## EXERCISE DATA
━━━━━━━━

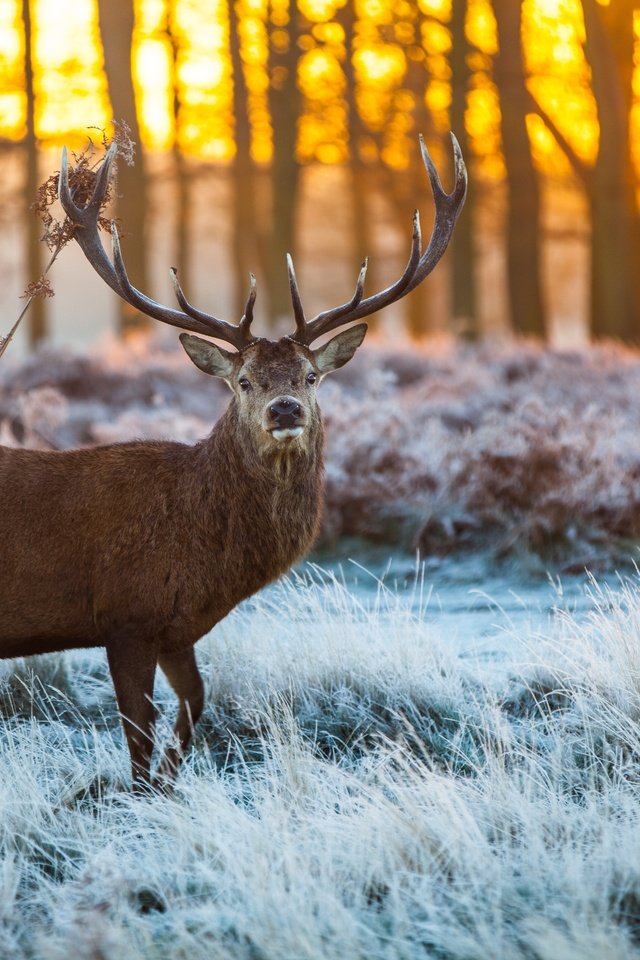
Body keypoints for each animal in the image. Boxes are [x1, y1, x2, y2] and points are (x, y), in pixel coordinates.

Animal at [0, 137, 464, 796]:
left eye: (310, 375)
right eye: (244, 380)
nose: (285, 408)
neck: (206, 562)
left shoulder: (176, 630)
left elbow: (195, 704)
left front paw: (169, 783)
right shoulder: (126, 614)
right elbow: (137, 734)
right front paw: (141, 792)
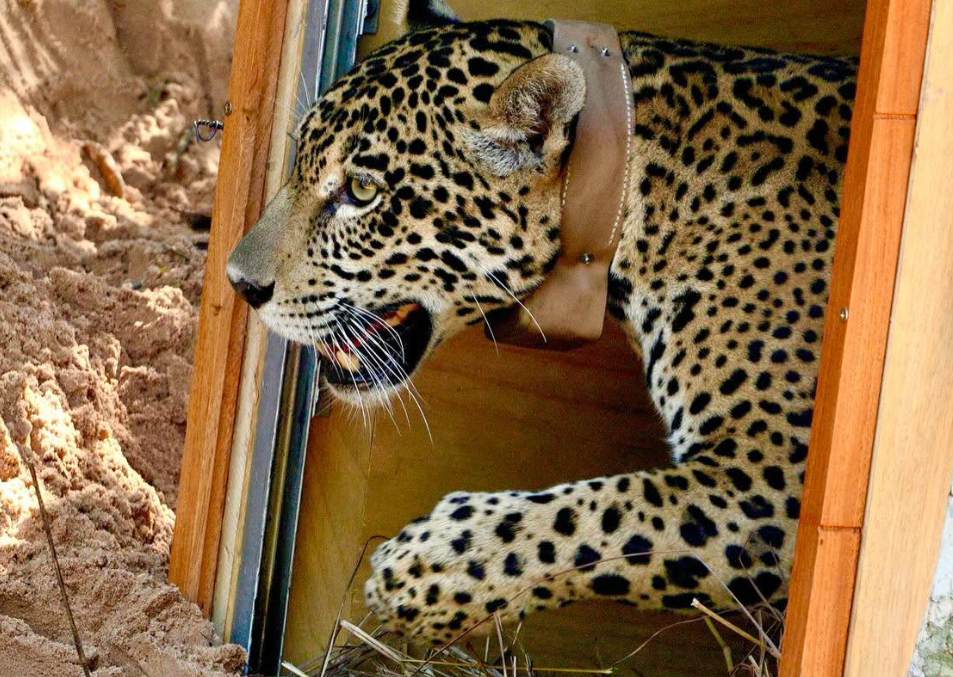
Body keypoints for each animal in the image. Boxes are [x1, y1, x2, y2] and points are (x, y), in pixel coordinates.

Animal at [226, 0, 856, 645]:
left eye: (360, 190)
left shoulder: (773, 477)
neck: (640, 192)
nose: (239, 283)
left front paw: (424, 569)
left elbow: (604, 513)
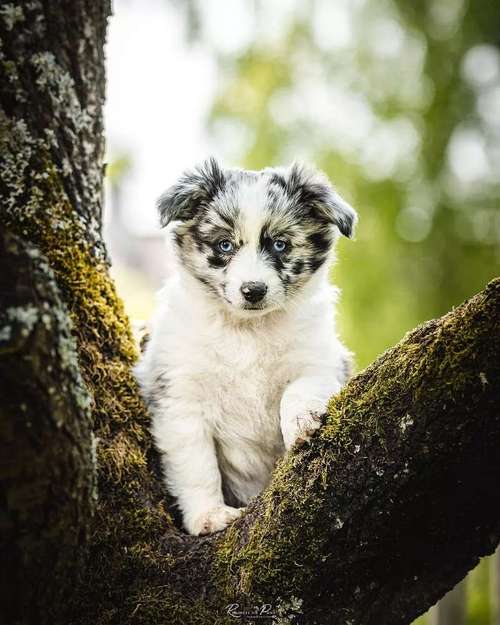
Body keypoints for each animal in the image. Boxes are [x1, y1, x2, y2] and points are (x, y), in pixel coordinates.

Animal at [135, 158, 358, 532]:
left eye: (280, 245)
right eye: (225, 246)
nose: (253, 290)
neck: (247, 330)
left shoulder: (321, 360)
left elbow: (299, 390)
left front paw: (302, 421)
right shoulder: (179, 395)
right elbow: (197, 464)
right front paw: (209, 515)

━━━━━━━━

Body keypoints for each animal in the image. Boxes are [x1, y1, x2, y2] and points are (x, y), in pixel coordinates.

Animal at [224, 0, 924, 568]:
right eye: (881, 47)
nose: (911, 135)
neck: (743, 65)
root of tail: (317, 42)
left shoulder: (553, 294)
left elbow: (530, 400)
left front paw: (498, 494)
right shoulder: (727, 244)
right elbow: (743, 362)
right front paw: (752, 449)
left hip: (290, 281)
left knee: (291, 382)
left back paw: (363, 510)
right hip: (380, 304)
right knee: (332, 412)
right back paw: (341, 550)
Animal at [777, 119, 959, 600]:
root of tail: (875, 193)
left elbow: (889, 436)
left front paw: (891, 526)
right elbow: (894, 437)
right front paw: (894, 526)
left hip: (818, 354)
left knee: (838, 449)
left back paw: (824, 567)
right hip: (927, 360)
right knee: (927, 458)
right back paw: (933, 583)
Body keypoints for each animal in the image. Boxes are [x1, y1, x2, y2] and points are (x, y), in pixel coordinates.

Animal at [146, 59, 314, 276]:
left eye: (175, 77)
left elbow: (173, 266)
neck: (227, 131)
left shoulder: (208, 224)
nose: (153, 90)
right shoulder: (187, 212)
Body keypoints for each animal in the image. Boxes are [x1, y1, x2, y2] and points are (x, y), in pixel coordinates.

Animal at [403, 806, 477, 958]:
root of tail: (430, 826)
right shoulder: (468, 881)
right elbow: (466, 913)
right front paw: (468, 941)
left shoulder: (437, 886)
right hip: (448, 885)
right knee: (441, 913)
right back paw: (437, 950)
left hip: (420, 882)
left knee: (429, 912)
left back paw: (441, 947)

━━━━━━━━

## YOUR TASK
In the data above, find the line with "right shoulder: (727, 244)" and the line with "left back paw: (441, 947)". Retype both, plus every line between them, exactly.

## WRITTEN REPLY
right shoulder: (727, 244)
right elbow: (743, 362)
right front paw: (752, 449)
left hip: (290, 281)
left knee: (291, 382)
left back paw: (363, 510)
right hip: (380, 304)
right knee: (332, 412)
right back paw: (341, 550)
Animal at [777, 119, 959, 600]:
root of tail: (875, 193)
left elbow: (889, 436)
left front paw: (891, 526)
right elbow: (894, 437)
right front paw: (894, 526)
left hip: (818, 354)
left knee: (838, 449)
left back paw: (824, 567)
right hip: (927, 360)
right knee: (927, 458)
right back paw: (933, 583)
Body keypoints for each animal in the image. Boxes are [x1, y1, x2, y2] and points are (x, y), in pixel coordinates.

Animal at [146, 59, 314, 276]:
left eye: (175, 77)
left elbow: (173, 266)
neck: (227, 131)
left shoulder: (208, 224)
nose: (153, 90)
right shoulder: (187, 212)
Body keypoints for each animal in the image. Boxes are [x1, y1, x2, y2] and points are (x, y), in pixel coordinates.

Animal at [403, 806, 477, 958]:
root of tail: (430, 826)
right shoulder: (468, 881)
right elbow: (466, 913)
right front paw: (468, 941)
left shoulder: (437, 886)
right hip: (448, 885)
right knee: (441, 913)
right back paw: (437, 950)
left hip: (420, 882)
left knee: (429, 912)
left back paw: (441, 947)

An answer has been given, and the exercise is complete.